• _Page extract_:

== == ==

How To Return Multiple Values From Pytest Mock (Practical Guide)
Testing plays a pivotal role in ensuring code reliability and stability.
However, what about when your code relies on external services, APIs, databases or intricate libraries?
How do you easily test those features in a contained environment?
This is where mocking comes into play. It gives you the ability to simulate different scenarios, ensuring your code works as expected.
Now what if you wanted to simulate multiple values being returned by your mock object? Maybe different API endpoints, responses, variables or datasets?
Do you have to create a new mock object for each value?
Returning multiple values from a mock is a specific technique that allows you to simulate diverse outcomes of the mocked dependency, thus thoroughly testing how our code handles different responses.
This guide will walk you through the intricacies of achieving it with Python’s Mock library.
We’ll discuss how to return single and multiple values using different methods and adding a dynamic aspect to it.
Not only this, but we will delve further into side_effect method, how it is used, and its side effect on your code. (pun intended!)
Let’s get started, then!
What You’ll Learn
By the end of this tutorial, you will
- Understand the importance of return values in mocking and how they ensure accurate code interactions.
- Learn how to set up a basic Mock with a single return value and use the
return_valueattribute - Uncover the limitations of single return value mocking and how to overcome them using the
side_effectattribute - Explore how to combine
return_valueandside_effectfor handling multiple return values effectively. - Gain insight on some tips and tricks to consider while returning multiple values while mocking.

== == ==

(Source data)
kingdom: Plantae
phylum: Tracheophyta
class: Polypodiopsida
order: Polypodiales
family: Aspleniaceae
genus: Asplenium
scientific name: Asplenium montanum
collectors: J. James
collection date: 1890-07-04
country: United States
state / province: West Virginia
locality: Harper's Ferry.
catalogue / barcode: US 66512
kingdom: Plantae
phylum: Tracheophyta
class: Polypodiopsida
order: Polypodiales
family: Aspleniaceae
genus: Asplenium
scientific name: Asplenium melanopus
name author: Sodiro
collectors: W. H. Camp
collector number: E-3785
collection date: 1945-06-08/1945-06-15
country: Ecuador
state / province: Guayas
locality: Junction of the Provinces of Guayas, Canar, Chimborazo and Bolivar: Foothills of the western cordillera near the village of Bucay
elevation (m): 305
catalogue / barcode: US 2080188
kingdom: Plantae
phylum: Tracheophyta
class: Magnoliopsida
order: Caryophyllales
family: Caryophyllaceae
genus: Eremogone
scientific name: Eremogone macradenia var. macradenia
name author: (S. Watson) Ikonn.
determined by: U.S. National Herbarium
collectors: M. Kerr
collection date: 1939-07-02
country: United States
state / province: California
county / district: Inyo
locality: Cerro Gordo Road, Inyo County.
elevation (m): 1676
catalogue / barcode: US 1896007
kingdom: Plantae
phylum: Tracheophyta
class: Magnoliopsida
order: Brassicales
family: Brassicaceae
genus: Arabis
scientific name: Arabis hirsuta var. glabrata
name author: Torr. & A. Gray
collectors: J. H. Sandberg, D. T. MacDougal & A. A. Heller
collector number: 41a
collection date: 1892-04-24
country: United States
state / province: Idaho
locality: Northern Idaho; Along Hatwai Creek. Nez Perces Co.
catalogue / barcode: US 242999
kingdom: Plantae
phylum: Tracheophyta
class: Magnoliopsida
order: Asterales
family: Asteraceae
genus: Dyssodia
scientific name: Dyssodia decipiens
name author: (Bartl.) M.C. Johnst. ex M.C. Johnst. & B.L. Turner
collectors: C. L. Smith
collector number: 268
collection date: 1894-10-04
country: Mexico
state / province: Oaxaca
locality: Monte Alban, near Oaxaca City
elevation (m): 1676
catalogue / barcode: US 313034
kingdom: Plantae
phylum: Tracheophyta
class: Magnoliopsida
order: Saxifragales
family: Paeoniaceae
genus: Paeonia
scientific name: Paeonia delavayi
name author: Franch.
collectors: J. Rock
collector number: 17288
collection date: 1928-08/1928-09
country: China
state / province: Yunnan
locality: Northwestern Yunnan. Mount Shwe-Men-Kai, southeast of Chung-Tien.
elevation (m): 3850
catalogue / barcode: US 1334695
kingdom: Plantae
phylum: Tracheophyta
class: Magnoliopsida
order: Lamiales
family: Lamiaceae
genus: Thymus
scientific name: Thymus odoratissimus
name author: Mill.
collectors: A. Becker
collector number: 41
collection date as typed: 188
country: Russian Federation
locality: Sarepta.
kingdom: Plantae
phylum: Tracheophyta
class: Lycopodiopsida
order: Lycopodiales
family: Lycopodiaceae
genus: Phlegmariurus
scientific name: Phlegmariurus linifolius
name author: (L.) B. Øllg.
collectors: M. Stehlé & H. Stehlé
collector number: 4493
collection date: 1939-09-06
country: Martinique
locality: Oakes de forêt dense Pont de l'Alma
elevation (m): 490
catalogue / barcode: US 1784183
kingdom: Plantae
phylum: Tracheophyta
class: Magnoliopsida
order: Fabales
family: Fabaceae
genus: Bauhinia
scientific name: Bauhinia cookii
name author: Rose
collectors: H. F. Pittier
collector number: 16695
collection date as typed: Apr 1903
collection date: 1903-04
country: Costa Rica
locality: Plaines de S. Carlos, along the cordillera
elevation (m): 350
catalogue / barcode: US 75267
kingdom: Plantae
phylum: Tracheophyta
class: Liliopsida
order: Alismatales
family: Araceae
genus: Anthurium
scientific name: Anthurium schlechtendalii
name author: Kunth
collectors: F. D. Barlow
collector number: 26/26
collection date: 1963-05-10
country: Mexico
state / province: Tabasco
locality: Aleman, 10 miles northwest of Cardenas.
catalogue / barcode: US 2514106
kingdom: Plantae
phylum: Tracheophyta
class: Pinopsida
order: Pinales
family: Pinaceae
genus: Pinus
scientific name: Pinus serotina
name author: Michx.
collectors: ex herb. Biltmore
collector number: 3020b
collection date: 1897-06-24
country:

== == ==

• _Problems_:
1. In the pytest mock guide, which library does it say it will walk you through using?
2. List every kind of thing that the pytest mock guide says your code may rely on.
3. Rewrite the stretch of the pytest mock guide from "This guide will" through "code. (pun intended!)", putting "details" in place of "intricacies".

• _Responses per task_:
1. Python's Mock library.

2. External services, APIs, databases, intricate libraries

3.
This guide will walk you through the details of achieving it with Python’s Mock library.
We’ll discuss how to return single and multiple values using different methods and adding a dynamic aspect to it.
Not only this, but we will delve further into side_effect method, how it is used, and its side effect on your code. (pun intended!)